1. ## Derivatives: Quotient Rule - Consumption Function

The consumption function is given by

c=((14squar root of I^3)-35)/(I+9)

where I is the total national income and C the total national consumption, both expressed in billions of dollars.

A)The marginal propensity to consume is defined as the rate of change of consumption with respect to income:
Marginal propensity to consume = dC/dI

The marginal propensity to consume for the consumption function C given above when I=81 equals ______(billions of dollars)/(one billion of dollars of change of the income).

B)The total national savings is defined as the difference between income I and consumption C:
S=I-C

The marginal propensity to save is defined as the rate of change of savings with respect to income:

Marginal propensity to save =dS/dI=1-dC/dI

The marginal propensity to save for the consumption function C given above when I=81 equals ____(billions of dollars)/(one billion of dollars of change of the income).

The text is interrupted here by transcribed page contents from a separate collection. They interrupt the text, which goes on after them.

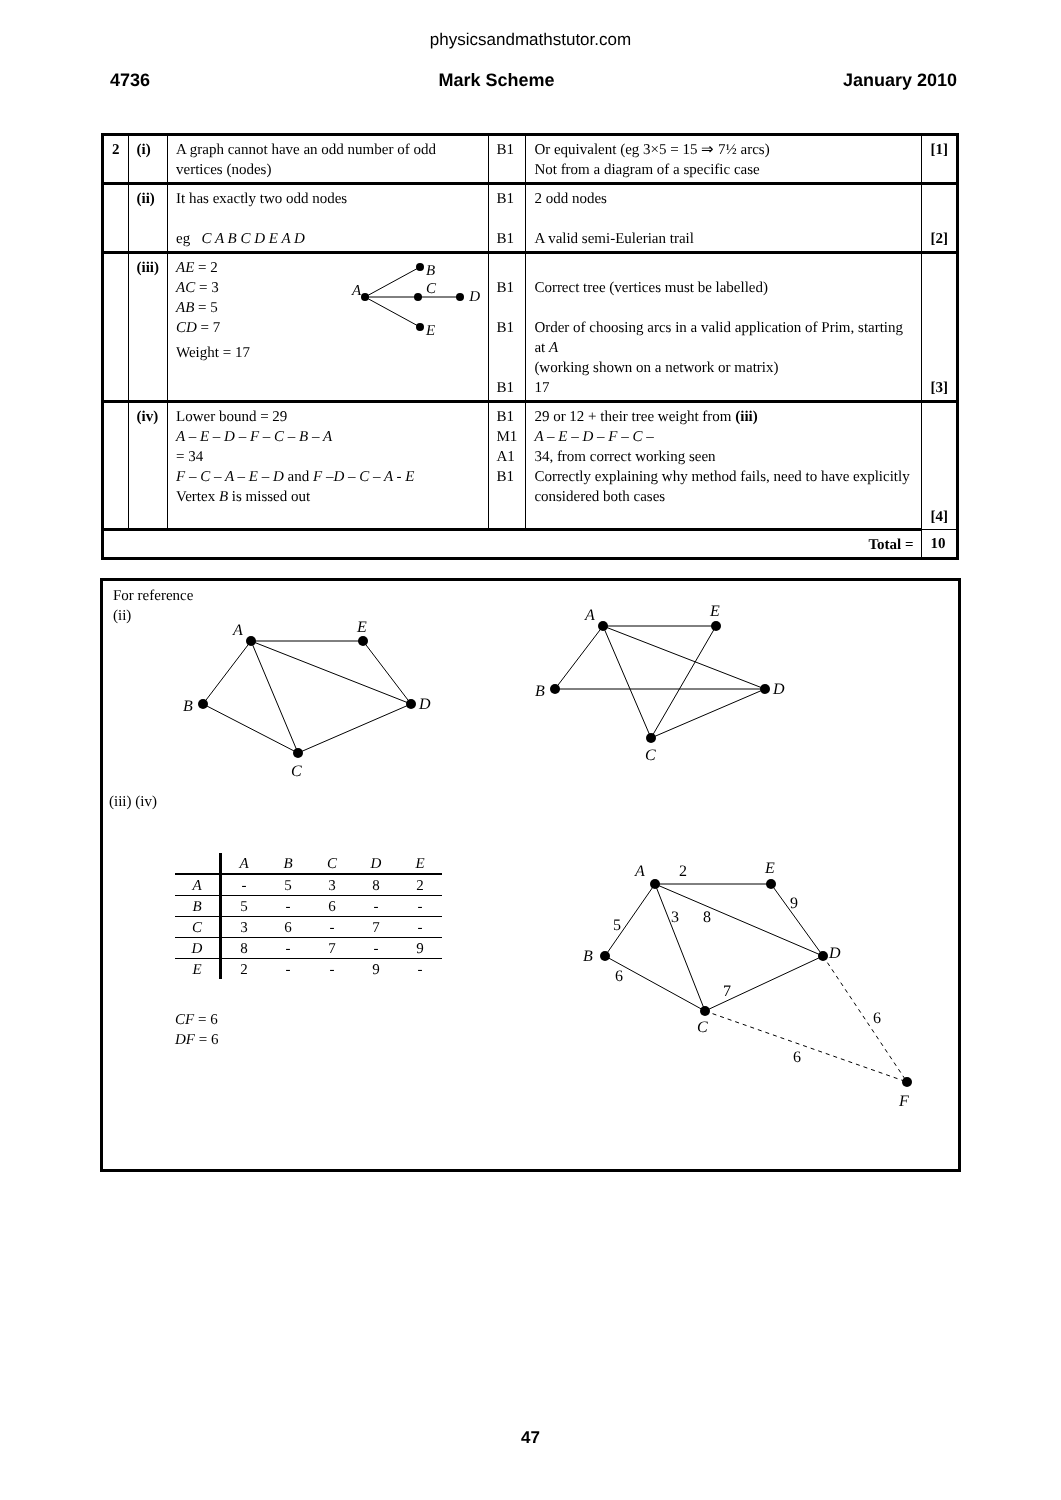physicsandmathstutor.com
4736 Mark Scheme January 2010
| 2 | (i) | A graph cannot have an odd number of odd vertices (nodes) | B1 | Or equivalent (eg 3×5 = 15 ⇒ 7½ arcs) Not from a diagram of a specific case | [1] |
| | (ii) | It has exactly two odd nodes eg C A B C D E A D | B1 B1 | 2 odd nodes A valid semi-Eulerian trail | [2] |
| | (iii) | AE = 2 AC = 3 AB = 5 CD = 7 A B C D E Weight = 17 | B1 B1 B1 | Correct tree (vertices must be labelled) Order of choosing arcs in a valid application of Prim, starting at A (working shown on a network or matrix) 17 | [3] |
| | (iv) | Lower bound = 29 A – E – D – F – C – B – A = 34 F – C – A – E – D and F –D – C – A - E Vertex B is missed out | B1 M1 A1 B1 | 29 or 12 + their tree weight from (iii) A – E – D – F – C – 34, from correct working seen Correctly explaining why method fails, need to have explicitly considered both cases | [4] |
| Total = | | | | | 10 |
For reference
(ii)
A
E
B
C
D
A
E
B
C
D
(iii) (iv)
| | A | B | C | D | E |
| --- | --- | --- | --- | --- | --- |
| A | - | 5 | 3 | 8 | 2 |
| B | 5 | - | 6 | - | - |
| C | 3 | 6 | - | 7 | - |
| D | 8 | - | 7 | - | 9 |
| E | 2 | - | - | 9 | - |
CF = 6
DF = 6
A
2
E
9
5
3
8
B
D
6
7
C
6
6
F
47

2. Originally Posted by shannon1111
The consumption function is given by

c=((14squar root of I^3)-35)/(I+9)

where I is the total national income and C the total national consumption, both expressed in billions of dollars.

A)The marginal propensity to consume is defined as the rate of change of consumption with respect to income:
Marginal propensity to consume = dC/dI

The marginal propensity to consume for the consumption function C given above when I=81 equals ______(billions of dollars)/(one billion of dollars of change of the income).
We want $\frac{dC}{dI},$ where $C = \frac{14\sqrt{I^3}-35}{I+9},$ right?

So, we differentiate, using the quotient rule:

$\frac d{dI}\left[\frac{14\sqrt{I^3}-35}{I+9}\right]$

$=\frac d{dI}\left[\frac{14I^{3/2}-35}{I+9}\right]$

$=\frac{(I+9)\left(21I^{1/2}\right) - \left(14I^{3/2} - 35\right)}{(I+9)^2}$

Clean it up, and then set $I$ equal to 81. Then substitute this value into the expression for part B.

3. Thanks a lot, but now I am little confuse of the rule of derivative
Is there any shortcut way to remember the formula?

4. Originally Posted by shannon1111
Thanks a lot, but now I am little confuse of the rule of derivative
Is there any shortcut way to remember the formula?
The quotient rule is $\left(\frac uv\right)' = \frac{vu' - uv'}{v^2}\text{.}$ The only tricky part is remembering which of the terms in the numerator comes first.

For that, my first Calc teacher always started differentiating a quotient by exclaiming "bottoms up!" and pretending to take a swig of beer. "Bottoms up" means you begin by bringing the bottom of the fraction ( $v$) up to the top (without differentiating); then you multiply by the derivative of the other one ( $u'$), and like the product rule, you then do the reverse $uv',$ only subtracting rather than adding. Then remember to square the original denominator.

That's the best I can do. If someone has a good mnemonic, I'd love to hear it.